Still, there's no question that Boro’s recruitment policy has been a major disappointment for some time.

Going back to the Aitor Karanka days, the Spaniard was vocal when it came to missing out on transfer targets, and while Pulis was more reserved, it was clear something wasn’t right.

In January, it was clear Boro needed more pace and power to bolster their attacking output, yet, aside from a crocked Rajiv van La Parra, no one came.

A similar tale unfolded in the summer when the club failed to address key areas and left the inexperienced Woodgate on the back foot.

The last few weeks of Pulis’ reign were a tough watch, especially at the Riverside when defeats to Brentford and Bristol City caused many fans to snap.

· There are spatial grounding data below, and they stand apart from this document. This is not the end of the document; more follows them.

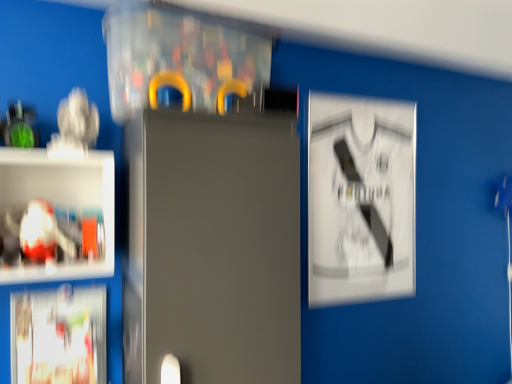
At what (x,y) coordinates should I click in order to perform the action: click on transparent plastic cabinet at upper center. Please return your answer as a coordinate pair (x, y). This screenshot has height=384, width=512. Looking at the image, I should click on (182, 57).

You are a GUI agent. You are given a task and a screenshot of the screen. Output one action in this format:
    pyautogui.click(x=<x>, y=<y>)
    Task: Click on the satin gray fridge at center
    The image size is (512, 384).
    Given the screenshot: What is the action you would take?
    pyautogui.click(x=212, y=248)

Identify the location of transparent plastic cabinet at upper center. The image size is (512, 384). (182, 57).

From the image's perspective, is white paper at upper right, which is counted as the first poster, starting from the right, located above translucent plastic shelf at left?

Yes, from the image's perspective, white paper at upper right, which is counted as the first poster, starting from the right, is above translucent plastic shelf at left.

Considering the relative sizes of white paper at upper right, acting as the 1th poster starting from the top, and translucent plastic shelf at left in the image provided, is white paper at upper right, acting as the 1th poster starting from the top, thinner than translucent plastic shelf at left?

Correct, the width of white paper at upper right, acting as the 1th poster starting from the top, is less than that of translucent plastic shelf at left.

How many degrees apart are the facing directions of white paper at upper right, the 2th poster from the left, and translucent plastic shelf at left?

The angular difference between white paper at upper right, the 2th poster from the left, and translucent plastic shelf at left is 0.109 degrees.

Could you tell me if white paper at upper right, acting as the 1th poster starting from the top, is facing translucent plastic shelf at left?

No, white paper at upper right, acting as the 1th poster starting from the top, is not facing towards translucent plastic shelf at left.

His reputation and baggage from other clubs didn’t help either, and it was easy for fans to jump on the ‘dinosaur’ bandwagon when tensions increased.

It’s true Pulis’ approach was difficult to engage with – yet he would argue it was getting the best from the players at his disposal. Besides, the club won promotion under Karanka by being defensively stable.

After missing out on the play-offs, it seemed clear Pulis’ tenure had reached a natural end, yet the club’s recent struggles suggest he deserved more credit.